* _WORK INSTRUCTIONS_
Could the entries below be transcribed word for word, with the pictures omitted?

Page segmentation data:
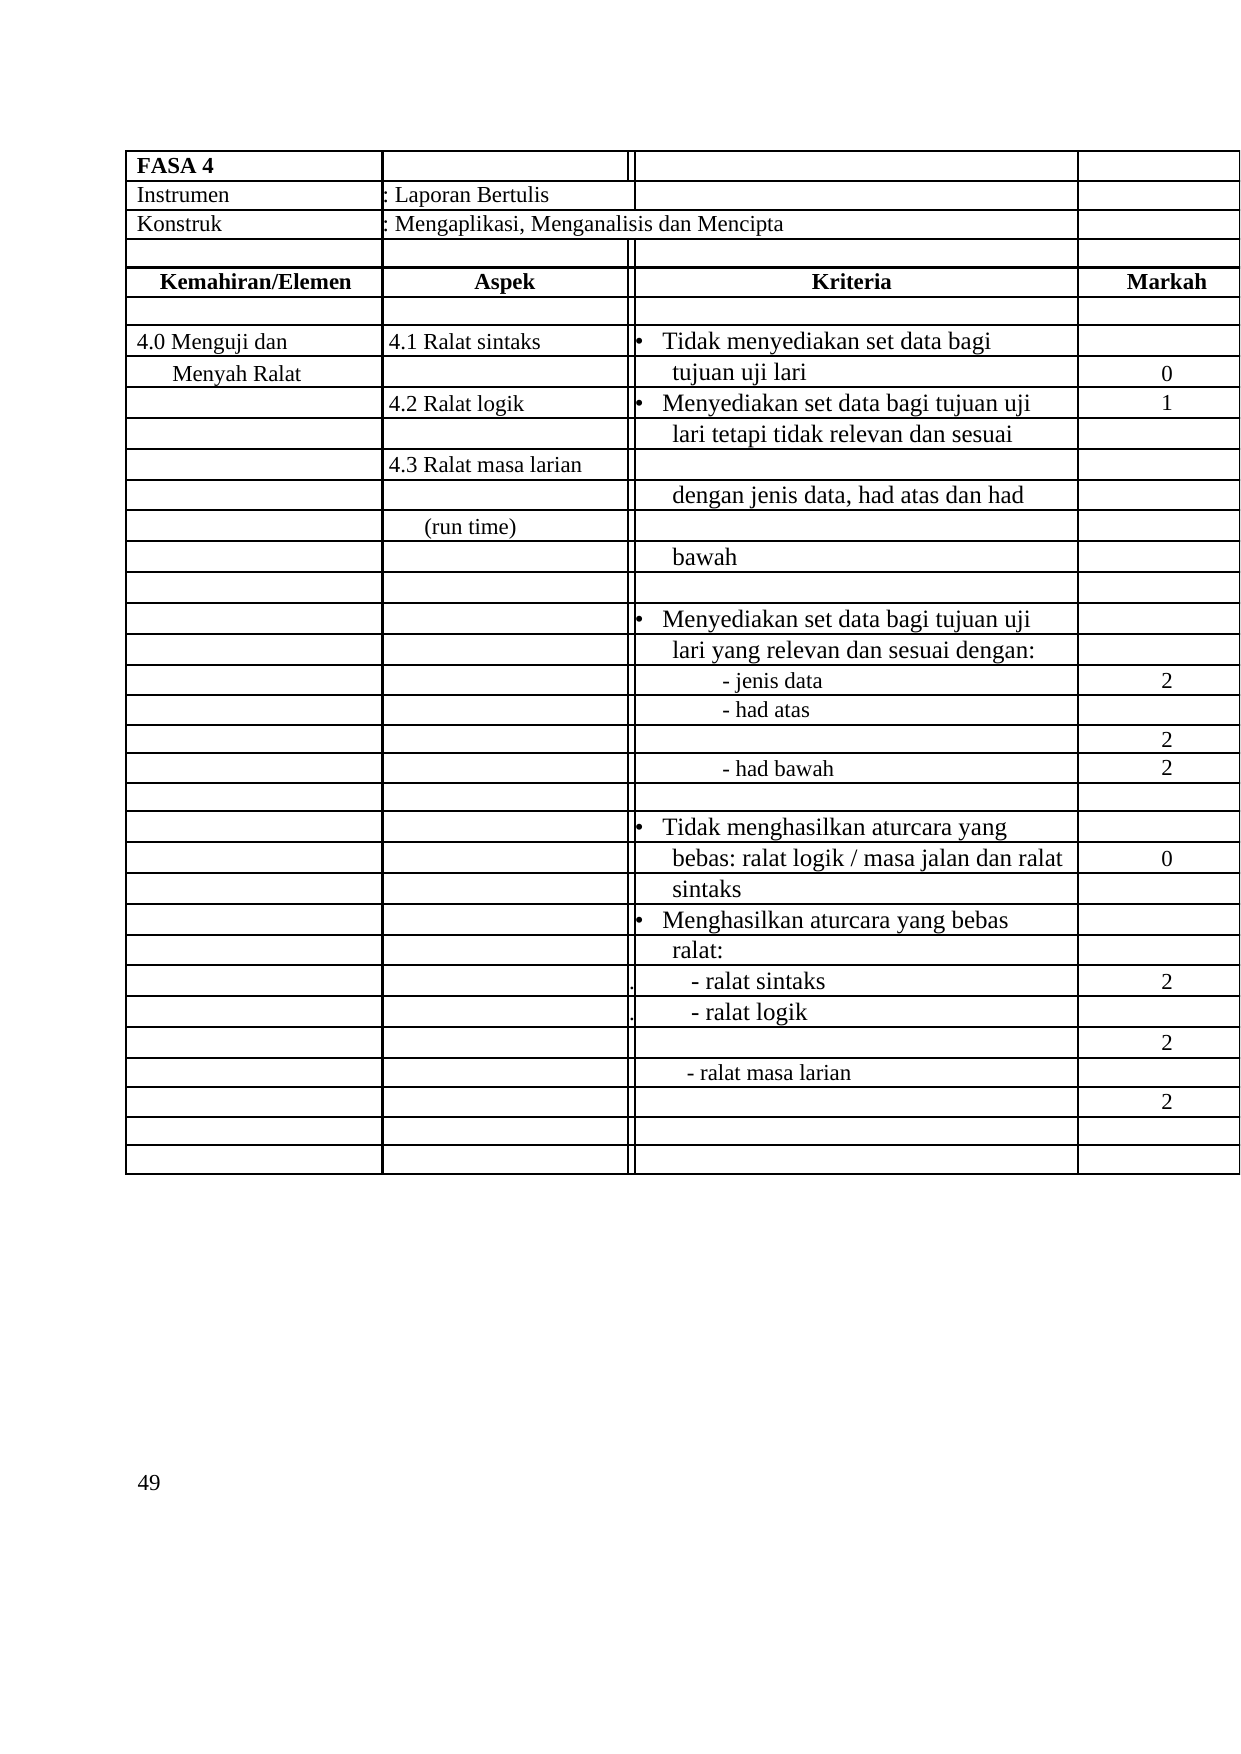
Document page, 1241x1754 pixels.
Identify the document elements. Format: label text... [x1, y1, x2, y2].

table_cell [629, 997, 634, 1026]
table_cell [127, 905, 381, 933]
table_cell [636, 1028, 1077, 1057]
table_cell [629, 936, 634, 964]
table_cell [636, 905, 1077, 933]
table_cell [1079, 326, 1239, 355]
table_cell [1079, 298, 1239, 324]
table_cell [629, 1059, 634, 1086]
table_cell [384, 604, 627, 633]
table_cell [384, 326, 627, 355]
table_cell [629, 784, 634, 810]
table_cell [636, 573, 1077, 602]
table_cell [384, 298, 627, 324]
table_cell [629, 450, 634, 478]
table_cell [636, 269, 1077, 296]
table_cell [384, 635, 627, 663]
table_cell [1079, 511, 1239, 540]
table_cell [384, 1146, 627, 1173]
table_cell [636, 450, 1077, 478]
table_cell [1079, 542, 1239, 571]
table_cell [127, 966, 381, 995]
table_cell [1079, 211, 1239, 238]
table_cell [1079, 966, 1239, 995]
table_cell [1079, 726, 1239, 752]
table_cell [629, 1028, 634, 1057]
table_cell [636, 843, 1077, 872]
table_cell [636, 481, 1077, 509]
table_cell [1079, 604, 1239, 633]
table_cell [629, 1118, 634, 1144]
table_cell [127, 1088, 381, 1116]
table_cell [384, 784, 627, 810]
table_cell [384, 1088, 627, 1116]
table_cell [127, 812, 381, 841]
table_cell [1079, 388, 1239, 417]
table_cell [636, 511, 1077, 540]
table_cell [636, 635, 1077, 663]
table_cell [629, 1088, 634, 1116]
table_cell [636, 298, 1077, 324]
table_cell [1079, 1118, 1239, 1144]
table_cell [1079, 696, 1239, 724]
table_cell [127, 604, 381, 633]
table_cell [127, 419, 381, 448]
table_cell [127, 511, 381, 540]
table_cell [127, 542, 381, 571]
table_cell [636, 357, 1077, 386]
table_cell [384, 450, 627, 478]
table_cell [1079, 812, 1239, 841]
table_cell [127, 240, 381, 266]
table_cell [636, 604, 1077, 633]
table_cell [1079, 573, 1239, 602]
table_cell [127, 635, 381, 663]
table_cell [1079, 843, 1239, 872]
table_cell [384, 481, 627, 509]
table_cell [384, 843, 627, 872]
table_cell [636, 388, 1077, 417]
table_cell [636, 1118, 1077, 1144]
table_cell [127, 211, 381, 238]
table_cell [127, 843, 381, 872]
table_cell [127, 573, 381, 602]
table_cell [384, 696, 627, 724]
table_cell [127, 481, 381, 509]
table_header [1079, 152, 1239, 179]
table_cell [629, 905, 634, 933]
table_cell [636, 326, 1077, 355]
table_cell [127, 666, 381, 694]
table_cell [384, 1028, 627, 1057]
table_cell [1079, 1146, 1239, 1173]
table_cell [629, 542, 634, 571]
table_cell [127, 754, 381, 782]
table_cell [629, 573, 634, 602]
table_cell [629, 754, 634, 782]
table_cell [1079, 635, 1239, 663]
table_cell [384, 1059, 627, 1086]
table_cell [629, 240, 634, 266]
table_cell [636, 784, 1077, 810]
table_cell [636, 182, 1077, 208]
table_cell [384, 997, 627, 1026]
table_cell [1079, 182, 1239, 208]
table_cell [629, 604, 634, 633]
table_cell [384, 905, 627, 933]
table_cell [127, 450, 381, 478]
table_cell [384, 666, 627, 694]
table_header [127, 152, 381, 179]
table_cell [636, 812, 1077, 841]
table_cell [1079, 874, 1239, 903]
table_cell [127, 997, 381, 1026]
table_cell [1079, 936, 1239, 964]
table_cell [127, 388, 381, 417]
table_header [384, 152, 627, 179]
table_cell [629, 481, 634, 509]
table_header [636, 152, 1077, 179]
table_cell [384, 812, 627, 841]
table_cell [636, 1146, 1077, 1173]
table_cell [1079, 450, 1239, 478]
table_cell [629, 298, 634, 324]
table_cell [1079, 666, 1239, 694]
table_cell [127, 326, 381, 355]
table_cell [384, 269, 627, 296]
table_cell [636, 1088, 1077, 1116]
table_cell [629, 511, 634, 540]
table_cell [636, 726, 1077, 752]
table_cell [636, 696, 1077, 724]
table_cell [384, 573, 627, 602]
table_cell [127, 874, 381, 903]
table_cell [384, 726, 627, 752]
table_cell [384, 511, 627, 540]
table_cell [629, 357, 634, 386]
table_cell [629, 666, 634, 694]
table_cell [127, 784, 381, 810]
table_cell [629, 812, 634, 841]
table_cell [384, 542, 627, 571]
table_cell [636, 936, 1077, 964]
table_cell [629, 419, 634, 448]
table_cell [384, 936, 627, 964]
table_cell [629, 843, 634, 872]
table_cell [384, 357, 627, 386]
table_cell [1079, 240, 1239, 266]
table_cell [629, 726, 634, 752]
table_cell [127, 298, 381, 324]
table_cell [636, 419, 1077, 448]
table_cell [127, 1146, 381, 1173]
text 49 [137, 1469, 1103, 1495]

* _REPLY_
Document page, 1241x1754 pixels.
Identify the document elements. Format: label text... [x1, y1, x2, y2].

table_cell [629, 997, 634, 1026]
table_cell [127, 905, 381, 933]
table_cell [636, 1028, 1077, 1057]
table_cell [629, 936, 634, 964]
table_cell [636, 905, 1077, 933]
table_cell [1079, 326, 1239, 355]
table_cell [1079, 298, 1239, 324]
table_cell [629, 1059, 634, 1086]
table_cell [384, 604, 627, 633]
table_cell [384, 326, 627, 355]
table_cell [629, 784, 634, 810]
table_cell [636, 573, 1077, 602]
table_cell [384, 298, 627, 324]
table_cell [629, 450, 634, 478]
table_cell [636, 269, 1077, 296]
table_cell [384, 635, 627, 663]
table_cell [1079, 511, 1239, 540]
table_cell [384, 1146, 627, 1173]
table_cell [636, 450, 1077, 478]
table_cell [1079, 542, 1239, 571]
table_cell [127, 966, 381, 995]
table_cell [1079, 211, 1239, 238]
table_cell [1079, 966, 1239, 995]
table_cell [1079, 726, 1239, 752]
table_cell [629, 1028, 634, 1057]
table_cell [636, 843, 1077, 872]
table_cell [636, 481, 1077, 509]
table_cell [1079, 604, 1239, 633]
table_cell [629, 1118, 634, 1144]
table_cell [127, 1088, 381, 1116]
table_cell [384, 784, 627, 810]
table_cell [384, 1088, 627, 1116]
table_cell [127, 812, 381, 841]
table_cell [1079, 388, 1239, 417]
table_cell [636, 511, 1077, 540]
table_cell [636, 635, 1077, 663]
table_cell [629, 1088, 634, 1116]
table_cell [636, 298, 1077, 324]
table_cell [1079, 1118, 1239, 1144]
table_cell [1079, 696, 1239, 724]
table_cell [127, 604, 381, 633]
table_cell [127, 419, 381, 448]
table_cell [127, 511, 381, 540]
table_cell [127, 542, 381, 571]
table_cell [636, 357, 1077, 386]
table_cell [384, 450, 627, 478]
table_cell [1079, 812, 1239, 841]
table_cell [127, 240, 381, 266]
table_cell [636, 604, 1077, 633]
table_cell [1079, 573, 1239, 602]
table_cell [127, 635, 381, 663]
table_cell [1079, 843, 1239, 872]
table_cell [384, 481, 627, 509]
table_cell [384, 843, 627, 872]
table_cell [636, 388, 1077, 417]
table_cell [636, 1118, 1077, 1144]
table_cell [127, 211, 381, 238]
table_cell [127, 843, 381, 872]
table_cell [127, 573, 381, 602]
table_cell [384, 696, 627, 724]
table_cell [127, 481, 381, 509]
table_header [1079, 152, 1239, 179]
table_cell [629, 905, 634, 933]
table_cell [636, 326, 1077, 355]
table_cell [127, 666, 381, 694]
table_cell [384, 1028, 627, 1057]
table_cell [1079, 1146, 1239, 1173]
table_cell [629, 542, 634, 571]
table_cell [127, 754, 381, 782]
table_cell [629, 573, 634, 602]
table_cell [629, 754, 634, 782]
table_cell [1079, 635, 1239, 663]
table_cell [384, 1059, 627, 1086]
table_cell [629, 240, 634, 266]
table_cell [636, 784, 1077, 810]
table_cell [636, 182, 1077, 208]
table_cell [384, 997, 627, 1026]
table_cell [1079, 182, 1239, 208]
table_cell [629, 604, 634, 633]
table_cell [384, 905, 627, 933]
table_cell [127, 450, 381, 478]
table_cell [384, 666, 627, 694]
table_header [127, 152, 381, 179]
table_cell [636, 812, 1077, 841]
table_cell [1079, 874, 1239, 903]
table_cell [127, 997, 381, 1026]
table_cell [1079, 936, 1239, 964]
table_cell [127, 388, 381, 417]
table_header [384, 152, 627, 179]
table_cell [629, 481, 634, 509]
table_header [636, 152, 1077, 179]
table_cell [384, 812, 627, 841]
table_cell [636, 1146, 1077, 1173]
table_cell [1079, 450, 1239, 478]
table_cell [629, 298, 634, 324]
table_cell [1079, 666, 1239, 694]
table_cell [127, 326, 381, 355]
table_cell [384, 269, 627, 296]
table_cell [636, 1088, 1077, 1116]
table_cell [629, 511, 634, 540]
table_cell [636, 726, 1077, 752]
table_cell [636, 696, 1077, 724]
table_cell [384, 573, 627, 602]
table_cell [127, 874, 381, 903]
table_cell [384, 726, 627, 752]
table_cell [384, 511, 627, 540]
table_cell [629, 357, 634, 386]
table_cell [629, 666, 634, 694]
table_cell [127, 784, 381, 810]
table_cell [629, 812, 634, 841]
table_cell [384, 542, 627, 571]
table_cell [636, 936, 1077, 964]
table_cell [629, 419, 634, 448]
table_cell [384, 936, 627, 964]
table_cell [629, 843, 634, 872]
table_cell [384, 357, 627, 386]
table_cell [1079, 240, 1239, 266]
table_cell [629, 726, 634, 752]
table_cell [127, 298, 381, 324]
table_cell [636, 419, 1077, 448]
table_cell [127, 1146, 381, 1173]
text 49 [137, 1469, 1103, 1495]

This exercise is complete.